Written by: Toni Foot
Getting a work life balance can be pretty tricky – Picture a hippo and a mouse sat on a seesaw. It’s fair to say that the little mouse would be petrified, and squeaking and screaming for the hippo to get off… If your work-life balance feels like an exceptionally unfair balancing act and you can see burnout smouldering on the horizon, it’s time to step back from the seesaw and see if you can redress that vital equilibrium that is necessary for a calm mind, happy life and good health.
A good work-life balance means you should still be pulling your weight in the workplace and home and cashing in financially – but it also means you should have relaxation time, personal space, and a good few hours every week to unwind. If you’re a tightly-coiled clock spring, who’s about to go BOING, then the following advice should help:
It’s a personal thing
First and foremost, you must find your own balance. You must not listen to anybody else who tells you what your balance should be, nor should you try and keep up with workaholic friends and colleagues.
Listen to your body
Stress can exhibit itself in many ways, so if you’re suffering from headaches, anxiety and mystery aches and pains, this could be your body’s way of telling you are putting it through too much. Emotionally, stress can be draining, and can make you prone to angry and tearful outbursts – never a pretty sight, especially in Waitrose. And plenty of people I know live with insomnia as if they have to, but these people have one thing in common – they all work too much. Slowing down, meditating, and relaxing can get your mind unwound and ready for sleep.
Don’t be a martyr
Rushing to take on all the chores and jobs can feel good – it makes you feel important, like a hero. It makes you look important and busy, which is good isn’t it? Wrong. It merely annoys people around you and grinds you down. If this is your weakness, then it’s easy to cure. Step back, and let others take that weight from your shoulders.
Perfection doesn’t exist
Stop striving for perfection. This can take untold hours, and pile unnecessary stress into your life. Sure, all those neatly-ironed clothes sit beautifully on their hangers, and the duvet cover you spent ages pressing looks fabulous on the bed. But who really cares if you’ve got crinkly bedding? I only iron the bare essentials, and as a result, I have hours of extra time each week. While you’re stood ironing old t-shirts, I’m cavorting down at the tennis club, or gossiping on Facebook. And no one’s ever commented on my wrinkly jeans. EVER.
Keep weekends clear
If you’ve got a few kids or a big house, weekends can be a stress trigger. Birthday parties, days out, DIY, house work… It’s all such hard work. Try to keep one weekend every month totally free. Spend it with your partner, with your family, or just loafing around on your own. Bliss.
Tonight is your night
At least one evening a week, do something for yourself. This can be anything from loafing around in your PJs, watching a DVD and seeing how many Maltesers you can cram into your mouth, ears and nostrils, to getting a massage, or going to the gym.
Remember to switch off
With Today’s Smart Phones, it can be tempting to have your work emails beamed straight into the palm of your hand while you’re at home. Stop doing this – you need to switch off and escape work. You don’t get a pay rise for answering emails at 10pm.

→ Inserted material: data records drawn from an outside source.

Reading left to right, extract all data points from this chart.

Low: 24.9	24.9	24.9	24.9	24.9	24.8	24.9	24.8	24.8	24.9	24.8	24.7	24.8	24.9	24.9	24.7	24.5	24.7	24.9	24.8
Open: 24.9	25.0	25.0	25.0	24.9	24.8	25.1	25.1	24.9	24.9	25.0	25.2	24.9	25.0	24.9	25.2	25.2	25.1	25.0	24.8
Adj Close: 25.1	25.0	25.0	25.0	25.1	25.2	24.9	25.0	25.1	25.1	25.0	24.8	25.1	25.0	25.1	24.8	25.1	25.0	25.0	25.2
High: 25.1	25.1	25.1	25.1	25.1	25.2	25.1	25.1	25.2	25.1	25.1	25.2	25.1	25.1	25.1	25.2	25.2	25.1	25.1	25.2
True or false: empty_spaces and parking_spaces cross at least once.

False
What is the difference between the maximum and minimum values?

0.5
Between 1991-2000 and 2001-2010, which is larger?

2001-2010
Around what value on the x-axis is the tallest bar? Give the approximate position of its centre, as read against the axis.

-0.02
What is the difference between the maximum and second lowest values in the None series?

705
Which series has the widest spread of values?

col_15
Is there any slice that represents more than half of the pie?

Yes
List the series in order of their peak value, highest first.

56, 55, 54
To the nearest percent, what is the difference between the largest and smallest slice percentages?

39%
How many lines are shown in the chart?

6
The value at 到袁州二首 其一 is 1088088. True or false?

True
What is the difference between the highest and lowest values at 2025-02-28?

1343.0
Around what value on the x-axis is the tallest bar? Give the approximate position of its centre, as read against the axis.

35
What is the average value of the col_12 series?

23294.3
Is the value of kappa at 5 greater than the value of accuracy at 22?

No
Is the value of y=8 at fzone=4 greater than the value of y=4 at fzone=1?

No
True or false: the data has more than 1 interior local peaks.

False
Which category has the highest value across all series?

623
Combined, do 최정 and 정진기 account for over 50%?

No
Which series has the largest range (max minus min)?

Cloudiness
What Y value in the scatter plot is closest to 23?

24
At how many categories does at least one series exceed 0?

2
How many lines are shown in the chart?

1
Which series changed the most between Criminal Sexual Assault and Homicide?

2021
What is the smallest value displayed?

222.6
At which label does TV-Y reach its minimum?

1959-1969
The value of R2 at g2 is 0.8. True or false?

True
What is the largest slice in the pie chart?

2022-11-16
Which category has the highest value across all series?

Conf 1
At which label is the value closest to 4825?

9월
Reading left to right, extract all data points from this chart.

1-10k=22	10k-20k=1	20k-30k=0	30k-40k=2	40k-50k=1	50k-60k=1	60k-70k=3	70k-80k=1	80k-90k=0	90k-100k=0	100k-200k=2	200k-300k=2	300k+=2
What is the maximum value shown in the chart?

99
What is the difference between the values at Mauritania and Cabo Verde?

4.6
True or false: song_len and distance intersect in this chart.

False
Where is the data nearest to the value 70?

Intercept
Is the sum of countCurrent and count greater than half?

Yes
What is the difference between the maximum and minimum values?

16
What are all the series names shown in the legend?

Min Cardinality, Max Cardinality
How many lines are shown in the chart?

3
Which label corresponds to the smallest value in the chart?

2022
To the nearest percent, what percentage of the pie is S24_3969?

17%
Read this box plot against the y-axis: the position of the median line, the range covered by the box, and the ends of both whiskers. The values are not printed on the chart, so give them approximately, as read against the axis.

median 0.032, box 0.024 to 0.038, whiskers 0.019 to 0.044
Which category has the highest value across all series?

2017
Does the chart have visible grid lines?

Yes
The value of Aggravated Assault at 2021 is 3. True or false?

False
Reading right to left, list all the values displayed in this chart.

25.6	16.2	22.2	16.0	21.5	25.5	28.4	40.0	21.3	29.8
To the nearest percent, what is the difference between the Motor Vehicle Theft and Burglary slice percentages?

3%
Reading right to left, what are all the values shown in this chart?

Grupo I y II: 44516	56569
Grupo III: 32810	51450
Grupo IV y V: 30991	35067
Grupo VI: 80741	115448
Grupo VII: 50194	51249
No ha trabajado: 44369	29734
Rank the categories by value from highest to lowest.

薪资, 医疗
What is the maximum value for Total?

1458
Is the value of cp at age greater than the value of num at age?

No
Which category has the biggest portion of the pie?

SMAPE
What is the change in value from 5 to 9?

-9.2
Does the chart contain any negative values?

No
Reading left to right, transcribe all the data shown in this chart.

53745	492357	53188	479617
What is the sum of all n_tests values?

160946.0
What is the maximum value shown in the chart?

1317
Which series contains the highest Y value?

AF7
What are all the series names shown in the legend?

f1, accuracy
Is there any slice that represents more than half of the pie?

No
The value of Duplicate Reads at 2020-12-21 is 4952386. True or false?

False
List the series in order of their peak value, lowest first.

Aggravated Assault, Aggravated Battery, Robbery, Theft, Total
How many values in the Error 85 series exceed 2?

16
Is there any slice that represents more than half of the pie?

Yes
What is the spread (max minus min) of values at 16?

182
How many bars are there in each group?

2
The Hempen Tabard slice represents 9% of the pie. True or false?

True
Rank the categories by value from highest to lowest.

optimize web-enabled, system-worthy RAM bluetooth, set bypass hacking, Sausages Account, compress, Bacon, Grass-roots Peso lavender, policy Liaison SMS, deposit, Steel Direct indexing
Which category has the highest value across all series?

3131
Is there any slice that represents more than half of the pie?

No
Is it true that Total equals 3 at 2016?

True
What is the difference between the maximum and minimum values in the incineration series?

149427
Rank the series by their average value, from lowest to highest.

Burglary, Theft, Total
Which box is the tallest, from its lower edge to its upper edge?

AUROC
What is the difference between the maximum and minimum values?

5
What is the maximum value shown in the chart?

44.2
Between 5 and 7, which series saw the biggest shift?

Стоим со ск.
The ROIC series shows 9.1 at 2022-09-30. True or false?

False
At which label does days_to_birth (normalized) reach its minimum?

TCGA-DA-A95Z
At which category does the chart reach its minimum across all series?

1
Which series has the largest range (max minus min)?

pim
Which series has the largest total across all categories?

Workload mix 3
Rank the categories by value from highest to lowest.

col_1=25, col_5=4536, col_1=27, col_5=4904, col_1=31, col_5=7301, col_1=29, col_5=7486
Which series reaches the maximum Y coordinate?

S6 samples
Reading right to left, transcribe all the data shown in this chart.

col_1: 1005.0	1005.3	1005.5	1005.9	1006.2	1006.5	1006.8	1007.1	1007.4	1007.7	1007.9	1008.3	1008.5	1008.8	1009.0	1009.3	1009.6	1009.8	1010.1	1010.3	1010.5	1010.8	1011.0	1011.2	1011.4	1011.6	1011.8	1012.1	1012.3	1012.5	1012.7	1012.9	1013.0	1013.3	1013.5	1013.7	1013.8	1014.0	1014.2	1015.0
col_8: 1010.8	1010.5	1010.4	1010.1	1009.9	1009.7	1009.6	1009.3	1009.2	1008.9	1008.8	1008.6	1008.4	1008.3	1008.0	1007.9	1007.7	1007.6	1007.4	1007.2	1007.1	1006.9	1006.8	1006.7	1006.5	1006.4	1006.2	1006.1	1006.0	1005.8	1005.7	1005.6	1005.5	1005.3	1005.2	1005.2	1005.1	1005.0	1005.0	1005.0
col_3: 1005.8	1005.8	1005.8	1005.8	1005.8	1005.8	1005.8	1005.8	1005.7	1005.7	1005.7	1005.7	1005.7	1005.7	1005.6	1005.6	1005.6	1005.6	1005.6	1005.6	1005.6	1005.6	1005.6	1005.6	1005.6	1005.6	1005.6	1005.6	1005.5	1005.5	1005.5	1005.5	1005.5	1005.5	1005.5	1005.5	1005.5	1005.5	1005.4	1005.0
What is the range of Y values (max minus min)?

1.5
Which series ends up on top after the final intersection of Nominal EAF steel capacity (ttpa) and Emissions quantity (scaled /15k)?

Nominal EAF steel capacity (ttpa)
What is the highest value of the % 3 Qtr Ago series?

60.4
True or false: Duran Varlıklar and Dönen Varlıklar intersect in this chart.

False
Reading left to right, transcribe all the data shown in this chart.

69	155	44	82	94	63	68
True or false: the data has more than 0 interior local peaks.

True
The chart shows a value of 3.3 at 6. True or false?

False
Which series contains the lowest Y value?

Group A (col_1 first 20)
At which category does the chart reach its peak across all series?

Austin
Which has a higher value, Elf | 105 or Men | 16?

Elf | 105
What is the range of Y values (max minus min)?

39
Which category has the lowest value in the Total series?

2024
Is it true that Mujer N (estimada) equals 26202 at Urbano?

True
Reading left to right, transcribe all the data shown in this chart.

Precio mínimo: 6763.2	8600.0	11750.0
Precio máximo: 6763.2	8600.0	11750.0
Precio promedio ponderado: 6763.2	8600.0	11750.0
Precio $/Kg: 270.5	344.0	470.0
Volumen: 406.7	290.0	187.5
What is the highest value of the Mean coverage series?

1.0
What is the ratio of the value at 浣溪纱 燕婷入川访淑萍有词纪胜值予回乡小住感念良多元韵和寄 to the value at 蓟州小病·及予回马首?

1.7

It’s not a crime to say ‘no’
This isn’t about saying no to everything that comes your way, work that falls within your job description, or even cakes. We are all guilty of taking on extra responsibilities. Last week I said YES to ferret-sitting for a friend, thinking it would be a brief matter of throwing a handful of maggots through a cage every couple of nights. Little did I know that the little blighter needed watering, walking and stroking every single evening.
If you are prone to saying yes and caving in at the first sound of a whiny voice, practice saying the N word, without seeming rude or nasty. A simple, ‘no I’m sorry, but I really don’t have the time’ should be enough to get people off your back. And finally…
Make a list
We’ve all jotted lists of pros and cons when weighing the benefits of a partner, or a job, so do the same with your work-life balance. Write a list of your absolute obligations, versus everything that you can ditch, and have a jolly good shuffle. You will soon find lots of jobs and tasks that aren’t vital to your daily modus operandi. Cross them off and forget about them. It already feels good, doesn’t it?
Ultimately, it’s your happiness and wellbeing that counts and you must never lose sight of that. Now it’s time to shove that proverbial hippo off the seesaw and to find your true work-life balance.